Supplied data
++++++++++++++++++++

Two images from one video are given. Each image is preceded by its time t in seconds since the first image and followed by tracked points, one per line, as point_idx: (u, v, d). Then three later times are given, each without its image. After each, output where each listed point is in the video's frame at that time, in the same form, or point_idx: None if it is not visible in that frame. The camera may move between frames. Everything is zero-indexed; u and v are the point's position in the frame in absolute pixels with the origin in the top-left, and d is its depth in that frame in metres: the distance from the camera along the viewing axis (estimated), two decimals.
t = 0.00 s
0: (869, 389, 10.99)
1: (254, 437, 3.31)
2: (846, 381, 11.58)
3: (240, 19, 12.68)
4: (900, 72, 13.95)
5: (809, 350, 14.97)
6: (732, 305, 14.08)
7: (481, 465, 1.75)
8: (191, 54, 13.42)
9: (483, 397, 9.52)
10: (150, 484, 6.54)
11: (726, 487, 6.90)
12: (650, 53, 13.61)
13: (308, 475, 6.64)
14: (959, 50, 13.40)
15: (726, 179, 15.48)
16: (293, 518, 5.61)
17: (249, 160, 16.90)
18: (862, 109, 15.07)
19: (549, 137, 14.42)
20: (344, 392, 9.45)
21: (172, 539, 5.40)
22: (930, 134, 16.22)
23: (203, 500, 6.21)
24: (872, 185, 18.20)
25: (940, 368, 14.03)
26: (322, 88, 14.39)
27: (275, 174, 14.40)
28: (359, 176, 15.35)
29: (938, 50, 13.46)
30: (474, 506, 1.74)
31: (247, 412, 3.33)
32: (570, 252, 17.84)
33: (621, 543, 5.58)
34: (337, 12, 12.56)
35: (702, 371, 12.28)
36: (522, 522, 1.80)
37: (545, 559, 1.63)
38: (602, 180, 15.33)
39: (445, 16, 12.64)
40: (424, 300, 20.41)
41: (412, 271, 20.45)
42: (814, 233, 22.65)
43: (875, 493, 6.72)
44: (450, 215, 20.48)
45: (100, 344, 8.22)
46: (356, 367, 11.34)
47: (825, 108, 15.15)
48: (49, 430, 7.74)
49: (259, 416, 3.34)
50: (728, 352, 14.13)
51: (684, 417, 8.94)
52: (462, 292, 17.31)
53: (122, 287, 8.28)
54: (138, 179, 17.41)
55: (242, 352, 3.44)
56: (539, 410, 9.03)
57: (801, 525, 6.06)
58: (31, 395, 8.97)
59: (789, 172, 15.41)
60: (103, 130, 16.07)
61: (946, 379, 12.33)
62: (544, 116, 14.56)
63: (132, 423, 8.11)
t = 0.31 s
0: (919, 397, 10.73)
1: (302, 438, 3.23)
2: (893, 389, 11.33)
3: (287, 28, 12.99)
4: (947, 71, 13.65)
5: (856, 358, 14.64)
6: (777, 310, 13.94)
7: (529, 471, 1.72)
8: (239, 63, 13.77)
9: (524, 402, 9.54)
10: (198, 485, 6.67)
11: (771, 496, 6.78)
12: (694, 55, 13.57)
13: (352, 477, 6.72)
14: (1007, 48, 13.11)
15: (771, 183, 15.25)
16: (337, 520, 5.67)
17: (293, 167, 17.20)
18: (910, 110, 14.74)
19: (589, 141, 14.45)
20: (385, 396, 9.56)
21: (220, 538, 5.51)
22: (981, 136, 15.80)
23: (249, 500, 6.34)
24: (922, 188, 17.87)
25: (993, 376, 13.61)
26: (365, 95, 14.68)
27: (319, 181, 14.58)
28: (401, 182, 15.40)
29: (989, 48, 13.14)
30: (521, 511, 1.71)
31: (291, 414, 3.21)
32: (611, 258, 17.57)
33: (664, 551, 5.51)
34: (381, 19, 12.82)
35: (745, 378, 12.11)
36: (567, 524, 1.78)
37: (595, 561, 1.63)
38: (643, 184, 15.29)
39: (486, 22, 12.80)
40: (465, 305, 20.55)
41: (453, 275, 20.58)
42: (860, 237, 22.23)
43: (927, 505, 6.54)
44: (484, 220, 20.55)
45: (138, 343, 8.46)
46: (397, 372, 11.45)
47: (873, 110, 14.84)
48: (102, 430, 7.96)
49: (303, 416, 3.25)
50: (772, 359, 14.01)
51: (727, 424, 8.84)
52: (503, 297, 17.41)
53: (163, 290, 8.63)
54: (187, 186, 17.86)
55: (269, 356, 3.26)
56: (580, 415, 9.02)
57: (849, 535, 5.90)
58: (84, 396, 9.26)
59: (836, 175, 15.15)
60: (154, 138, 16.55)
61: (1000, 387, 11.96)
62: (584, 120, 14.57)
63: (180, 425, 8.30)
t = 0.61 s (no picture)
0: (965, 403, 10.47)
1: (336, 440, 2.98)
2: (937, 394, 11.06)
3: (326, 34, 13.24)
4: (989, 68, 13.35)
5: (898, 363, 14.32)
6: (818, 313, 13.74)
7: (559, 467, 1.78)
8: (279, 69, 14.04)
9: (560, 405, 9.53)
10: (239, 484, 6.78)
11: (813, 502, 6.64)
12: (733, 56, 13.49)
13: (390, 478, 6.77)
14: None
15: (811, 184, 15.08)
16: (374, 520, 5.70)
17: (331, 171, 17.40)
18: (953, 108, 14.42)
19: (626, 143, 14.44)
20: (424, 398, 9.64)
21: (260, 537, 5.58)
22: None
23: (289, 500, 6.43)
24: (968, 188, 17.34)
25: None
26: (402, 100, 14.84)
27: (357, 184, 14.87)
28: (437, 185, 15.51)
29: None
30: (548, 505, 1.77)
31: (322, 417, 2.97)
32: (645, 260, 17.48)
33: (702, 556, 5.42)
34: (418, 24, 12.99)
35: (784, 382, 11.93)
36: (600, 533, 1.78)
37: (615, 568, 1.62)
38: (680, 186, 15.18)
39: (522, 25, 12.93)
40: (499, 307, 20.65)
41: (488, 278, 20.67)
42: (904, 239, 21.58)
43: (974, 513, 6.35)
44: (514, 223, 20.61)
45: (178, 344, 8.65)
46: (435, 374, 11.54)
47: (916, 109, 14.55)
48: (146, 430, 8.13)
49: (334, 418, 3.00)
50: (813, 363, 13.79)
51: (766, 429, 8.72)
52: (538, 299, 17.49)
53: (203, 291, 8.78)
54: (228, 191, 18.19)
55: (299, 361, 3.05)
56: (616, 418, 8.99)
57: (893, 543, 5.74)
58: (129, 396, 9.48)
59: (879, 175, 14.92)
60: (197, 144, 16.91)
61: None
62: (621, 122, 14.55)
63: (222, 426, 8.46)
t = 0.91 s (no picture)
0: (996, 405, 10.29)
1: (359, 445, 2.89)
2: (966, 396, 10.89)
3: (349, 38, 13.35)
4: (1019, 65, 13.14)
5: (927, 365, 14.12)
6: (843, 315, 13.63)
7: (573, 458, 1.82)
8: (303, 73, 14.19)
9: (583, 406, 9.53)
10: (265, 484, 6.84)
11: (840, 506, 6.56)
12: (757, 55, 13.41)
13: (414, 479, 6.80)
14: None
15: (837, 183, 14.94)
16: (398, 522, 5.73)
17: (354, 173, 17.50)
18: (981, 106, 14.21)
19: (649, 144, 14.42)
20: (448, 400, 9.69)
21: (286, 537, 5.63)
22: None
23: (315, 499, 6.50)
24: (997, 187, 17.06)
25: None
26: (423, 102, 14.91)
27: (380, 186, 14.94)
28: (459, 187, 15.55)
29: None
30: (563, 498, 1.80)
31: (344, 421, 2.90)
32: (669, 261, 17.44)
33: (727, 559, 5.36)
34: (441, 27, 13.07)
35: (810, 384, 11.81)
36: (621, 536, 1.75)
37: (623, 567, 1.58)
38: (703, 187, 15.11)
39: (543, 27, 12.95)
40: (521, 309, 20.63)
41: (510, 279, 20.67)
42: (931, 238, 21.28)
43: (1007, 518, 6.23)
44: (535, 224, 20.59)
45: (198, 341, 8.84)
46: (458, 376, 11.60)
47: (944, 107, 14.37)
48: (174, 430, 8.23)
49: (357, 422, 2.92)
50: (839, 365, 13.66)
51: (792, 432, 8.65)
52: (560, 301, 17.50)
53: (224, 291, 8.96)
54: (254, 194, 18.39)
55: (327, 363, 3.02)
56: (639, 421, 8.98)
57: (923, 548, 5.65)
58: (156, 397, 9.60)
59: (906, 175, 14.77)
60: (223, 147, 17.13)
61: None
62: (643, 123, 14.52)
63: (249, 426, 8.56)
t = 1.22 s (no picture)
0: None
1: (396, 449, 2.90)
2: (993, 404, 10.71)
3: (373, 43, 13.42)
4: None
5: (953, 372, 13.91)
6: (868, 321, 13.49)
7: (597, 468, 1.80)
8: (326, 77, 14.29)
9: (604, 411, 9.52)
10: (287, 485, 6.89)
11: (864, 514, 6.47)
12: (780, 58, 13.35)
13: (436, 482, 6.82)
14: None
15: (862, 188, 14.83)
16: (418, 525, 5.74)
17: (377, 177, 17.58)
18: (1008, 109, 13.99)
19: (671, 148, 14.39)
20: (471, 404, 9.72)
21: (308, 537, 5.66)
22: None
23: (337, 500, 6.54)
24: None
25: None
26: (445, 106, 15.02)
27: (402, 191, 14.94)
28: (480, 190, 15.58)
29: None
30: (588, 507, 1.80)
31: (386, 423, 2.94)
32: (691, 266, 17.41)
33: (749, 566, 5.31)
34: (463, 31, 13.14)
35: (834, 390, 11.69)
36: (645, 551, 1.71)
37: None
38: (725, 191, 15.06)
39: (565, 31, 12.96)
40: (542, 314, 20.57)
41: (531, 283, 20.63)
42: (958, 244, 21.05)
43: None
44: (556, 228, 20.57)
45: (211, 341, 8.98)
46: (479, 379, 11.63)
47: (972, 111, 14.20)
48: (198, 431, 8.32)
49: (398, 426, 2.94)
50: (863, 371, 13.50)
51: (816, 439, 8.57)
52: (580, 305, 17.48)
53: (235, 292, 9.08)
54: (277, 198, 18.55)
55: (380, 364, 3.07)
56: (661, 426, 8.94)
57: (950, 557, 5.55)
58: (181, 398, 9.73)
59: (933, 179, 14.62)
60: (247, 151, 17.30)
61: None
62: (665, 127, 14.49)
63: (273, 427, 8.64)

++++++++++++++++++++

Task brief
Your output should consist solely of the lines from the beginning of the entries through the line containing "12: (650, 53, 13.61)", reproduced exactly.

The completed task
Two images from one video are given. Each image is preceded by its time t in seconds since the first image and followed by tracked points, one per line, as point_idx: (u, v, d). Then three later times are given, each without its image. After each, output where each listed point is in the video's frame at that time, in the same form, or point_idx: None if it is not visible in that frame. The camera may move between frames. Everything is zero-indexed; u and v are the point's position in the frame in absolute pixels with the origin in the top-left, and d is its depth in that frame in metres: the distance from the camera along the viewing axis (estimated), two decimals.
t = 0.00 s
0: (869, 389, 10.99)
1: (254, 437, 3.31)
2: (846, 381, 11.58)
3: (240, 19, 12.68)
4: (900, 72, 13.95)
5: (809, 350, 14.97)
6: (732, 305, 14.08)
7: (481, 465, 1.75)
8: (191, 54, 13.42)
9: (483, 397, 9.52)
10: (150, 484, 6.54)
11: (726, 487, 6.90)
12: (650, 53, 13.61)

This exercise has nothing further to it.